Mit Jubel und Euphorie hat die Fünf-Sterne-Bewegung am Donnerstag auf die Verabschiedung des Dekrets zum Neubau der eingestürzten Autobahnbrücke in Genua reagiert. Verkehrsminister Danilo Toninelli reckte wie bei einem Fussballtor die Faust in die Höhe und wurde dafür von der Senatspräsidentin gerügt: "Non venga più in questa'aula ad alzare i pugni. Non glielo permetteremo." Forza Italia protestierte zusätzlich gegen den Kaugummi im Mund des Verkehrsministers.
Grund zum Jubel besteht freilich nicht. Denn nichts könnte die byzantinischen Rituale und die schleppende Arbeit des römischen Parlaments deutlicher demonstrieren als das Gezerre und die Leerläufe um die Tragödie von Genua mit ihren 43 Toten. 80 Abänderungen wurden am Dekret vorgenommen. Mit lähmender Langsamkeit widmeten sich die Parlamentarier überflüssigen Details, während dem Kommissar für den Wiederaufbau, dem Genueser Bürgermeister Bucci, die Hände gebunden waren. Der Staatsanwalt wiederum konnte infolge der für Italien üblichen bürokratischen Verflechtungen die Beschlagnahme der zerstörten Brücke noch nicht aufheben. Deren Abriss kann so erst zu Weihnachten beginnen. Toninellis Vizeminister Edoardo Rixi (Lega) hatte diesen für Anfang September in Aussicht gestellt. Wem die Arbeiten anvertraut werden, ist ebenfalls unbekannt. Fest steht nur, dass es keine offizielle Ausschreibung geben wird. Unklar ist auch, ob die Gesellschaft Autostrade sich an den Arbeiten beteiligen darf. Dafür steht fest, dass die von der Regierung ausgewählten Großunternehmen Fincantieri und Italferr nicht über die notwendigen bürokratischen Voraussetzungen verfügen, um sich an den Arbeiten zu beteiligen.

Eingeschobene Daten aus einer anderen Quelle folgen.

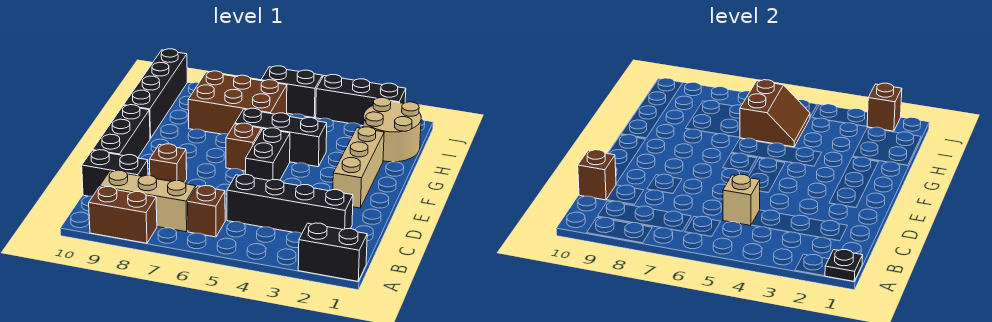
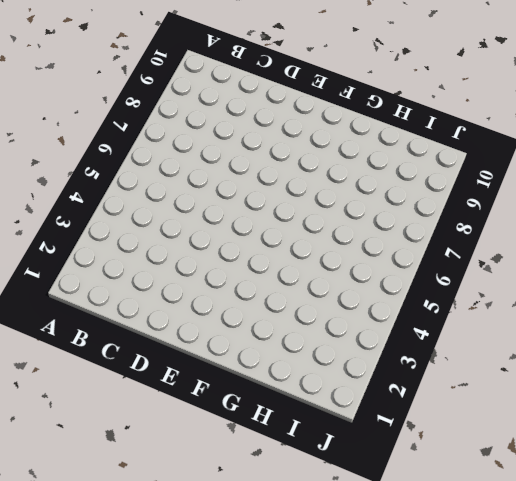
none -> black brick A1:A2 level 1
none -> brown brick A8:A9 level 1
none -> brown brick B6 level 1

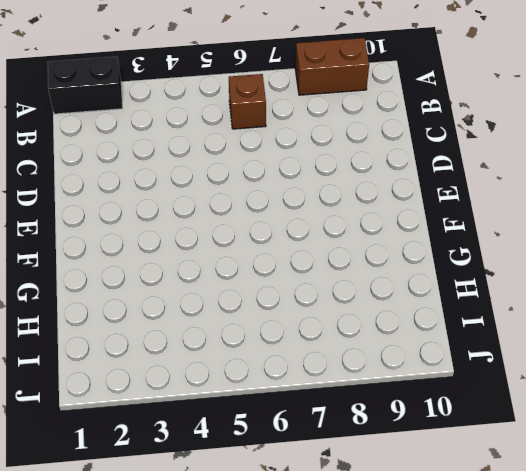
none -> tan brick B7:B9 level 1
none -> black brick C2:C5 level 1
none -> black brick C9:C10 level 1

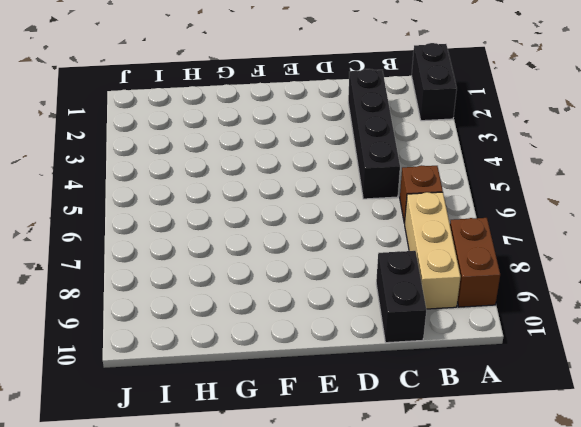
none -> brown brick D8 level 1
none -> black brick D10:F10 level 1
none -> tan brick E2:G2 level 1

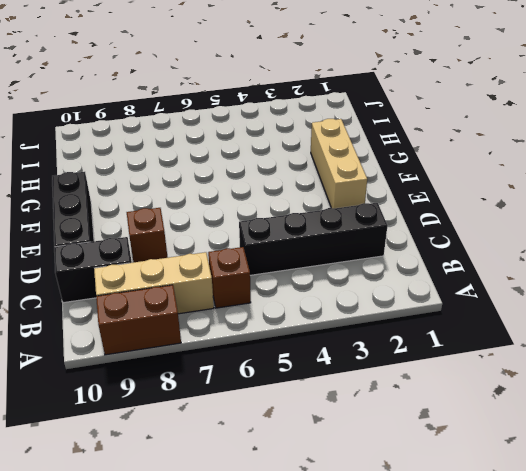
none -> black brick A1:A2 level 1
none -> black brick E5:F5 level 1
none -> brown brick F6 level 1

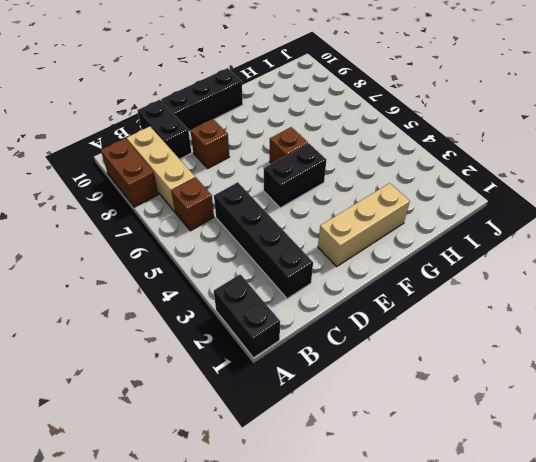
none -> black brick G4:G6 level 1
none -> black brick G10:J10 level 1
none -> tan round brick H1:I2 level 1

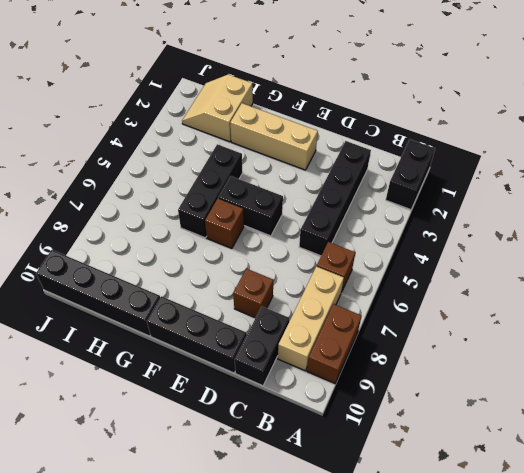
tan slope H1:I2 level 1 top H -> tan round brick H1:I2 level 1
none -> brown brick H6:I8 level 1
none -> black brick J2:J4 level 1
none -> black brick J5:J6 level 1

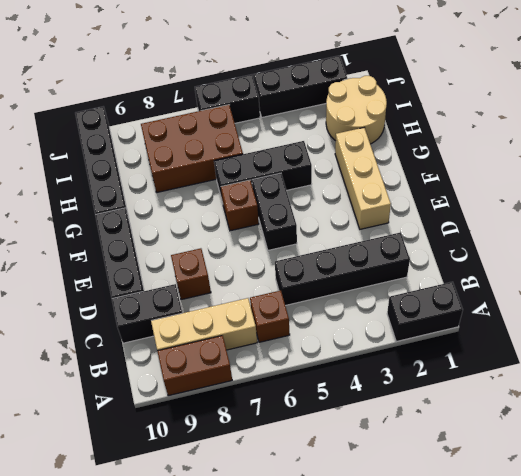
none -> black plate A1 level 2
none -> tan brick C5 level 2
none -> brown brick C10 level 2

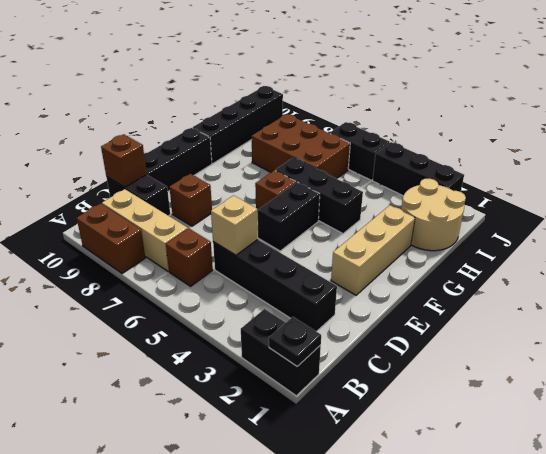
none -> brown slope H5:I6 level 2 top 6
none -> brown brick J2 level 2

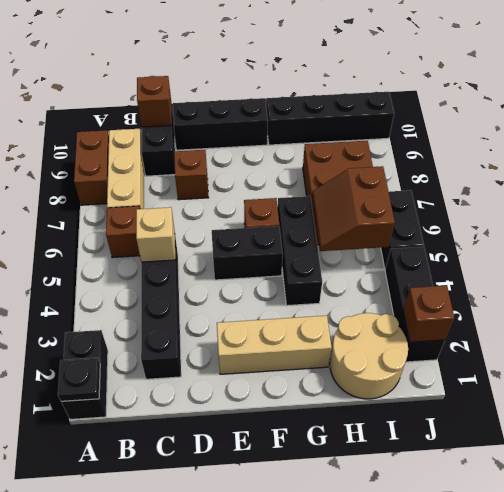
brown slope H5:I6 level 2 top I -> brown slope H5:I6 level 2 top 6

Toninellis Jubel ist unangebracht. Denn für den Neubau der Brücke gibt es weder ein Projekt noch einen Termin.
Der Plan muss zunächst von dem (oder den) Unternehmen erstellt werden, die den Auftrag erhalten. Es wird damit gerechnet, dass vier oder fünf Bauunternehmen zunächst aufgefordert werden, Projekte mit verbindlichen Bauzeiten und Kostenvoranschlägen vorzulegen. Bis dahin werden weitere Monate vergehen. Überdies legt das Dekret fest, dass die Arbeiten von der Gesellschaft Autostrade bezahlt werden müssen, die dagegen gerichtlich vorgehen will. Denn die Schuldfrage der Katastrophe ist keineswegs geklärt, der Rechtsstreit könnte sich über viele Monate hinziehen.
Mehrere Mitglieder der Untersuchungskommission sind bereits zurückgetreten, Einzelteile der Brücke sollen an der technischen Universität Zürich untersucht werden. Bürgermeister Bucci schloss am Freitag aus, dass der Neubau vor April 2019 beginnen kann.
Und hier schließt sich der Kreis. Denn der Fall demonstriert einmal mehr, dass es eine wirksame Reform dieses Landes erst dann geben wird, wenn das allgegenwärtige Gestrüpp bürokratischer Fesseln radikal beseitigt wird. Wenn Hunderte überflüssiger Gesetze und Normen endlich abgeschafft werden. Italien hält auf diesem Gebiet einen kaum beneidenswerten Rekord. Großbritannien kommt mit rund 500 Gesetzen aus, in Deutschland sind es rund 3000, in Italien über 50.000.
Giovanni Conte hatte vor der Wahl als potentieller Justizminister dazu ein detailliertes Programm vorgelegt, das offenbar mittlerweile in einer Schublade verschwunden ist. Doch die von der jetzigen Regierung versprochene Erneuerung Italiens ist ohne radikale Entbürokratisierung unmöglich. Aber das scheint die Fünf-Sterne-Bewegung kaum zu stören, die eine Entscheidung bejubelt, die an der tragischen Situation in Genua nichts ändert, sondern die Bevölkerung lediglich weiter vertröstet - auf das nächste Jahr.